I know a Diesel car of 10 years ago pollutes the same as 12 modern Diesel cars.
I seriously doubt it. You might have read that on some pro diesel site, but there is more and more research showing that diesel engines are not actually getting cleaner at all. It only looks cleaner (by eye and by casual testing). When you look at the whole picture, diesel is still quite dirty.
Visually, they eliminated the big black clouds of smoke, but the truth is that that smoke is a lot less harmfull than the fine invisible particles that modern diesels (running on modern synthetic diesel oil) emit. Apart from the NOx which you cannot see at all of course.
Then there is the problem that they only measure the weight of the emitted particles. The newer diesels blow out more particles albeit finer ones. Overall the eight is down, but there are still more particles. Also, the finer the particles the more harmful (because they can penetrate the lungs deeper) and difficult to filter they are. In the end the overall weight of these particles might have gone down, but since there are more particles and each particle does more damage, there is only an adverse effect.

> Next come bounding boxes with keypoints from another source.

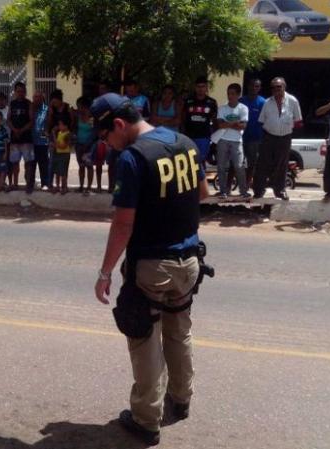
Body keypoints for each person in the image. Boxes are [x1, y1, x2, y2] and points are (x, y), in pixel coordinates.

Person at [91, 93, 209, 447]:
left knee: (145, 341)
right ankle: (182, 398)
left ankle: (146, 419)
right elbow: (202, 192)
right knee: (179, 331)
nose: (107, 144)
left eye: (105, 136)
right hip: (189, 262)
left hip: (152, 266)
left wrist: (105, 272)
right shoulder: (184, 142)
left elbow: (123, 225)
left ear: (118, 125)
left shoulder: (133, 157)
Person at [253, 77, 302, 200]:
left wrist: (287, 128)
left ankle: (280, 190)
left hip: (285, 137)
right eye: (273, 87)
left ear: (284, 87)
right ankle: (259, 190)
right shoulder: (267, 103)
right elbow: (261, 121)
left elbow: (298, 121)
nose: (275, 89)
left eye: (278, 87)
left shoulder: (293, 101)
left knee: (282, 164)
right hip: (269, 137)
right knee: (263, 164)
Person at [215, 83, 250, 200]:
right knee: (221, 166)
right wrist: (235, 123)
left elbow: (243, 126)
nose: (230, 96)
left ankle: (243, 191)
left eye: (233, 94)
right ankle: (223, 191)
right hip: (223, 139)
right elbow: (220, 125)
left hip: (236, 140)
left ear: (239, 95)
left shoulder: (243, 108)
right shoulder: (222, 108)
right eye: (228, 93)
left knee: (239, 166)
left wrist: (227, 124)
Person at [182, 76, 218, 165]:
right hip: (189, 136)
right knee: (188, 161)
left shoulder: (212, 102)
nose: (200, 89)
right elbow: (183, 118)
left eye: (203, 86)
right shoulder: (188, 101)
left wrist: (214, 138)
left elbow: (214, 121)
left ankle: (201, 178)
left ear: (206, 87)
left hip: (204, 137)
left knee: (200, 162)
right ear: (195, 87)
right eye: (198, 86)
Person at [8, 82, 35, 193]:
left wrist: (22, 130)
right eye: (18, 91)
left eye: (23, 91)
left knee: (28, 162)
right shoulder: (12, 104)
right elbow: (8, 119)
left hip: (26, 138)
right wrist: (15, 130)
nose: (21, 93)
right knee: (15, 162)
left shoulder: (29, 104)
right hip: (14, 139)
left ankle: (28, 184)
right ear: (15, 92)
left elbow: (32, 121)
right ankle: (15, 184)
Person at [240, 79, 266, 187]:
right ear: (248, 86)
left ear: (259, 88)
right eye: (252, 85)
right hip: (240, 137)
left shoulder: (262, 102)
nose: (254, 88)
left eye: (256, 86)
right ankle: (228, 186)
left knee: (252, 164)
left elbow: (265, 120)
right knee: (236, 163)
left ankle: (247, 184)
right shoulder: (241, 101)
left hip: (255, 138)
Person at [75, 96, 95, 193]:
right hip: (79, 145)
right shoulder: (78, 117)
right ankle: (81, 186)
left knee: (89, 166)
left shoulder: (91, 118)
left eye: (79, 106)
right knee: (81, 166)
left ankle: (89, 187)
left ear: (84, 106)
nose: (78, 108)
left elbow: (93, 132)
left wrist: (88, 144)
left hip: (89, 146)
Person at [32, 91, 51, 191]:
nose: (36, 99)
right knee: (31, 164)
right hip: (31, 141)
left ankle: (45, 183)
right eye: (34, 97)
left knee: (44, 164)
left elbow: (48, 124)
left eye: (38, 97)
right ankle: (31, 183)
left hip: (43, 142)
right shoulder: (31, 109)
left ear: (42, 98)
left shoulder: (47, 110)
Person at [52, 120, 72, 194]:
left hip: (64, 154)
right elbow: (57, 143)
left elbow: (63, 146)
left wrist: (55, 143)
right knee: (57, 171)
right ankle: (57, 186)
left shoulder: (67, 134)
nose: (59, 127)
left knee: (63, 172)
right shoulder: (60, 133)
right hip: (58, 153)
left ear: (66, 126)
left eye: (61, 125)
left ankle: (64, 187)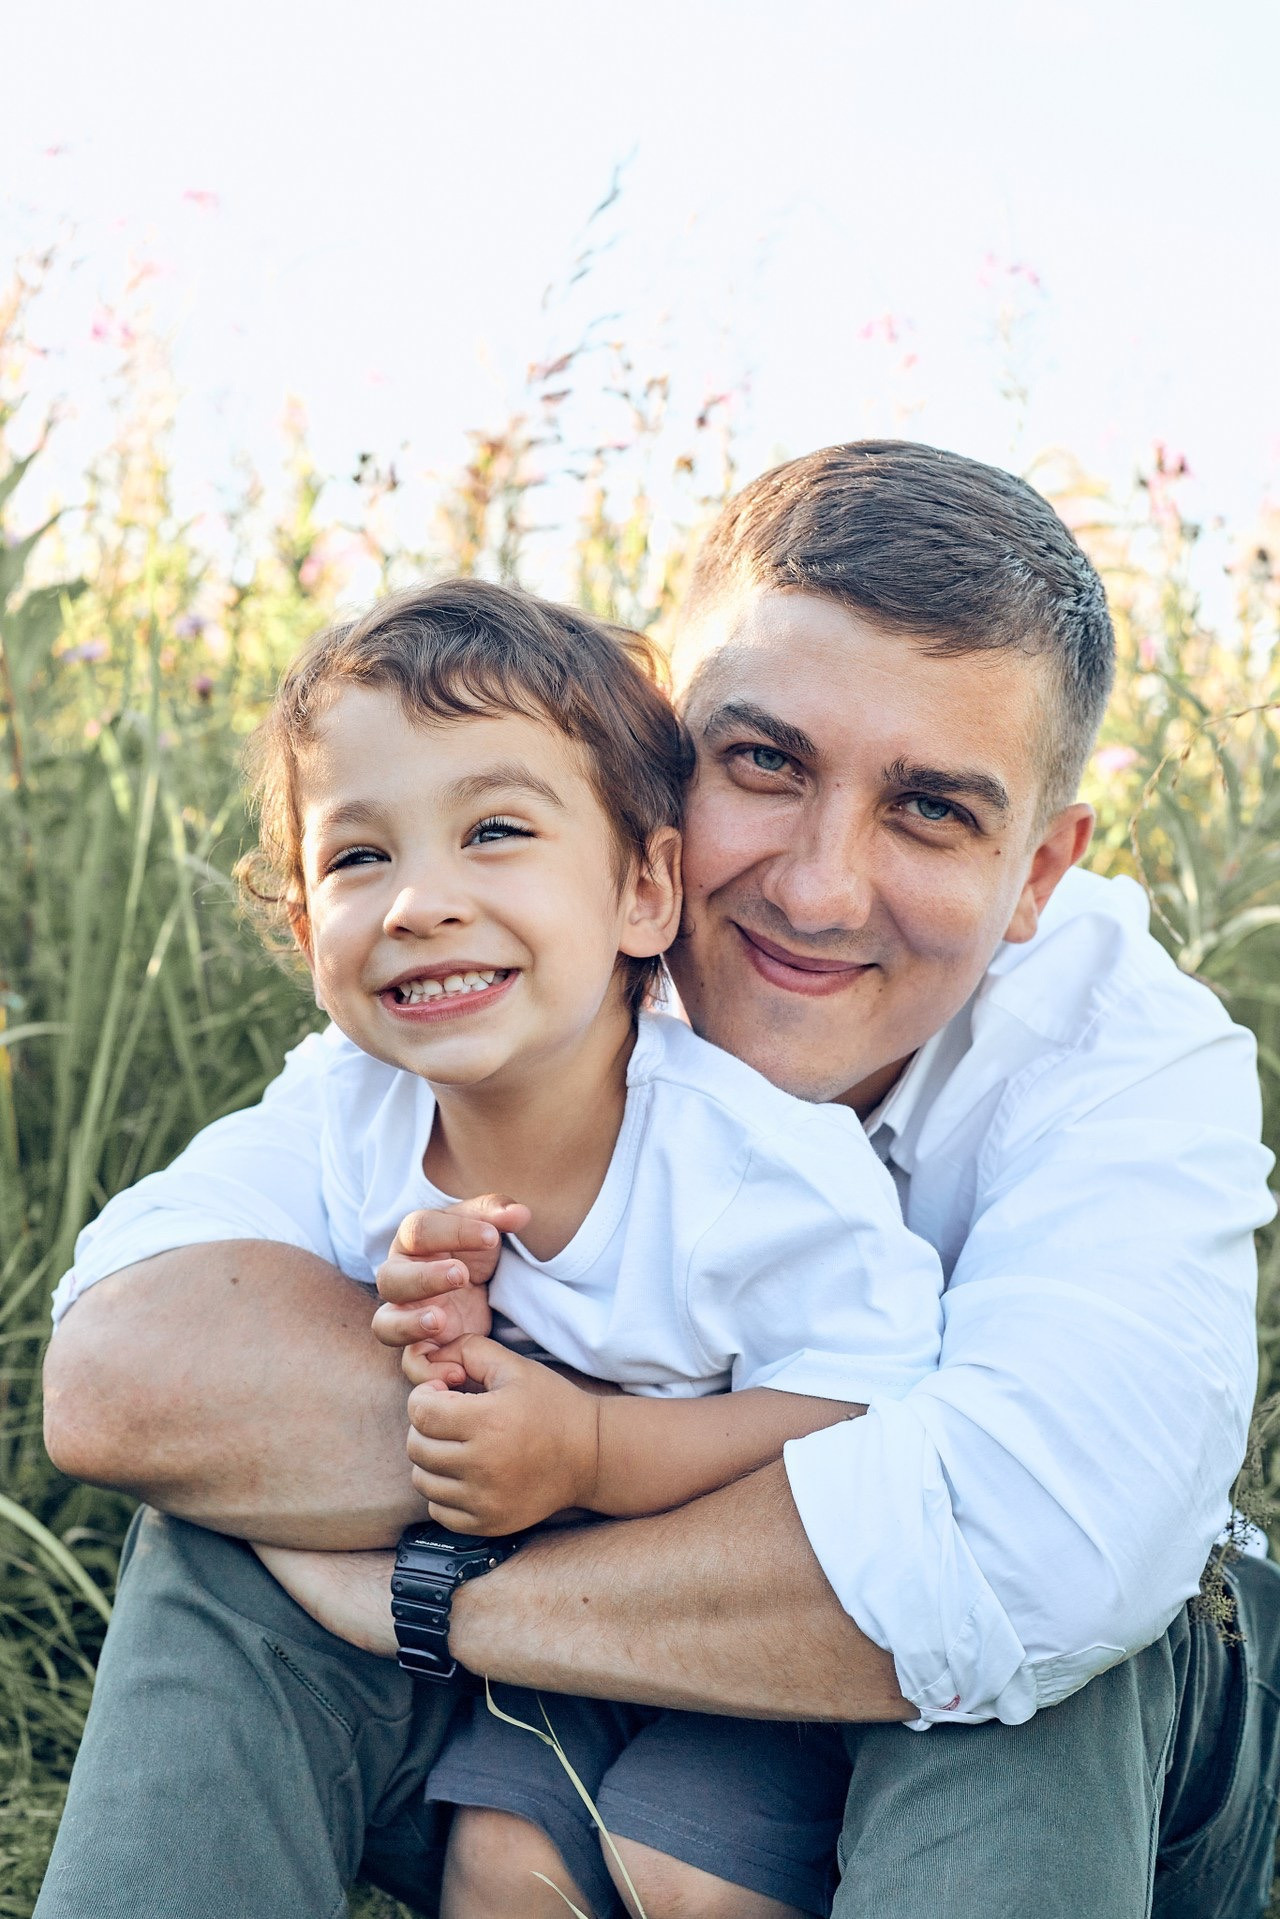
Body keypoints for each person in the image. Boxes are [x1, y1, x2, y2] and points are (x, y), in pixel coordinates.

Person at [38, 441, 1280, 1919]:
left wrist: (441, 1585)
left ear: (1037, 873)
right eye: (765, 763)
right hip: (637, 1667)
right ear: (655, 756)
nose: (818, 889)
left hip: (1108, 1749)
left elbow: (1043, 1543)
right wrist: (520, 1455)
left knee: (1024, 1660)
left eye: (933, 809)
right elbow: (129, 1372)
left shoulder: (1129, 1058)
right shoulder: (524, 964)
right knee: (227, 1533)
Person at [229, 574, 945, 1917]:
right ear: (300, 926)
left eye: (494, 831)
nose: (418, 903)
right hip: (560, 1638)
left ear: (643, 890)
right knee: (500, 1864)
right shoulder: (347, 1117)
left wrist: (596, 1452)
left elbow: (877, 1399)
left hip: (770, 1639)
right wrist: (420, 1328)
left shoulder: (753, 1168)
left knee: (685, 1873)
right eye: (357, 856)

Governments are messing this up bigtime and car and fuel manufacturers are hindered by this and are forced to develop things that in reality don't work.
The open filters that are fitted on existing cars don't appear work at all. They only seem to make matters worse. If you actually look at the particle numbers and size distribution rather than overall weight alone.
With closed filters the problem is that with the newer synthetic diesel fuels they need to redesign the filters. The different burn characteristics alter the temperature at which the filter needs to be cleaned (the filtered soot needs to be burned out)
So even the new fuels are causing problems. Of course the new low sulfur fuels are miles better than the old fuel, but car manufacturers need to adapt and old cars are now not ideally suited for these new fuels.
Anyway. It's getting better, but diesel is still a very unhealthy alternative and governments and companies are not working together at full efficiency. So what else is new I guess

The funny thing is that the government is to blame (at least here in Holland) for the Diesel becoming so popular. Insane high gas prices force people and companies to take an economic choice.
Actually the price of diesel is subsidized (or rather taxed lower) to keep transport companies competitive. The road tax is increased with the idea that only people who drive really a lot (ie trucks) will use it. It all went horribly wrong though.